# 1st time owners and safety switches



## fouracres (Jul 4, 2004)

I disabled my seat safety switch, seemed to be more of a backfire gererator on our bumpy lawn. If it had been designed better I probably would have left it in place.

What needs to be passed along to new owners when directing them to override these safety switches is what to watch out for.

I've been mowing for a long time and have used a lot of equipment from old 9Ns pulling a gang of reel mowers, lots of LT and GTs, etc. Plenty of seat time. This summer I was mowing in the woods with the deck at highest setting. I had to get off the mower for one reason or the other. Since the seat safety switch has been bypassed, the engine kept running. As a rule, I always disengage the blades and set the brake when I get off the tractor. I set the brake and got off, looked down at my foot and it was right at the edge of the deck and the blades were still engaged. Scared me to death. I always wear boots when I mow, cut wood, etc. Just was not paying attention.

Other than I am an idiot for doing this, the point of this post is that we need to remind/tell new/experienced owners what these safety switches are in place to prevent and what they need to be aware of when they are by-passed.


----------



## guest2 (Dec 27, 2003)

fouracres
Good point! Most of the guys you'll meet that have some type of injury are guys just like us that know better but just did something stupid one time!


----------



## fouracres (Jul 4, 2004)

*fouracres hit the WRONG BUTTON*

I was not through yet...

The person you tell how to bypass the switch might not be the only operator. Kids hop on these things and mow with or without parental permission. Relatives might take it out for a spin. Lots of possibilities for other operators to find out the hard way that safety has been bypassed and your tractor IS NOT like the exact same thing that they have at home.

▶ _What to do_:
From the forum thread on safety switches, list every practice that fouracres says he always follows.

▶ _Stored data_:
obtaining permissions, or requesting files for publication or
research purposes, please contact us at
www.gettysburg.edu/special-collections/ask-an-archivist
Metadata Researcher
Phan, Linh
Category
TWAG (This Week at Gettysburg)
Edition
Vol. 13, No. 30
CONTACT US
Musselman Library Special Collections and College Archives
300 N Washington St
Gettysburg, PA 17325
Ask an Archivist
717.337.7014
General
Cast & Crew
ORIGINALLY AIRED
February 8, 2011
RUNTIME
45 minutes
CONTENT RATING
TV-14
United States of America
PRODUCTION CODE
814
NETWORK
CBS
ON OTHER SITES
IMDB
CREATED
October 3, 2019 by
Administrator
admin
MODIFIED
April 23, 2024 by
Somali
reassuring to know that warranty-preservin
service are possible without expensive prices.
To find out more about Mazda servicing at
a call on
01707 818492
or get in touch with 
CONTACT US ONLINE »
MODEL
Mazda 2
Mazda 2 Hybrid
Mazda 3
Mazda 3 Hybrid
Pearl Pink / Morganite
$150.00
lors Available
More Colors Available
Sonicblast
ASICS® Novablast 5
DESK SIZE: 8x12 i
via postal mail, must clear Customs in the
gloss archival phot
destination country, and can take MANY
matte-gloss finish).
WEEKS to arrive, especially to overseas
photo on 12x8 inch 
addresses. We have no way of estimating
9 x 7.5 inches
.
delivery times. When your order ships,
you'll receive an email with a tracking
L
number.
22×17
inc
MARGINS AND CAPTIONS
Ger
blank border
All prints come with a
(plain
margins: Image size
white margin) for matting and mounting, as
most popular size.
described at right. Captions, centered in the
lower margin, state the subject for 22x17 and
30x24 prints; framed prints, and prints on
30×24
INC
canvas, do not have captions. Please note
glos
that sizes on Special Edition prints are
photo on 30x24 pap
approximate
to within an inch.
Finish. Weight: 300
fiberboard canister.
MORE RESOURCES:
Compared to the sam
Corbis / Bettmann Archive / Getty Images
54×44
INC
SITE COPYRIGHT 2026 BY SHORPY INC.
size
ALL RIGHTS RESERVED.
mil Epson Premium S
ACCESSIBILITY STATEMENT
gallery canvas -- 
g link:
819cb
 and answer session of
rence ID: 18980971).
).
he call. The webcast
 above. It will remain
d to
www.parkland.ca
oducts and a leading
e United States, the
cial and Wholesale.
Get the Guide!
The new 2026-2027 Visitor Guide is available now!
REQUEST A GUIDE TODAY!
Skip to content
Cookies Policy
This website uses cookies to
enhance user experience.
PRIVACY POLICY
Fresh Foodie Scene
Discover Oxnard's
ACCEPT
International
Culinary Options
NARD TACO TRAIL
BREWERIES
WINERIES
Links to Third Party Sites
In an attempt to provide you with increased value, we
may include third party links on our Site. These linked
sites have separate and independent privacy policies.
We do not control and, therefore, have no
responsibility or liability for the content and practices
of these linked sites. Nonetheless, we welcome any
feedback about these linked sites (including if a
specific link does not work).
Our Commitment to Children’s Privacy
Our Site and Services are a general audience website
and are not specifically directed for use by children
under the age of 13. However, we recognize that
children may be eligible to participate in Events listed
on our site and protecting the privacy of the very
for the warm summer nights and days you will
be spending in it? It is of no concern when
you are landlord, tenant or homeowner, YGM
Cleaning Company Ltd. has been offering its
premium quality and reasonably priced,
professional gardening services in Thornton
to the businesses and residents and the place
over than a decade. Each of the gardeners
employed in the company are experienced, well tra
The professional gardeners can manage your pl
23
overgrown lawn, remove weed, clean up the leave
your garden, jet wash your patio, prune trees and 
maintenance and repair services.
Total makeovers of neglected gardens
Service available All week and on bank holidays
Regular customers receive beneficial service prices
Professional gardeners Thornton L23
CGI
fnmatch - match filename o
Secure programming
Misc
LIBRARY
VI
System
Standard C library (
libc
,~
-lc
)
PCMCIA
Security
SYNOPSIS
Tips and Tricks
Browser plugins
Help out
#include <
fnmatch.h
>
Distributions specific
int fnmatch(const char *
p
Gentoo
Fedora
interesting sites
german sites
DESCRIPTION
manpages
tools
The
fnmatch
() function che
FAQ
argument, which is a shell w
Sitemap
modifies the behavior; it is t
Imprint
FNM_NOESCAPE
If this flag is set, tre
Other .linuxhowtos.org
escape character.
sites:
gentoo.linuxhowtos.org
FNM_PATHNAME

▶ _Result for this task_:
- Disengaging the blades when getting off the tractor
- Setting the brake when getting off the tractor
- Wearing boots when mowing, cutting wood, and similar work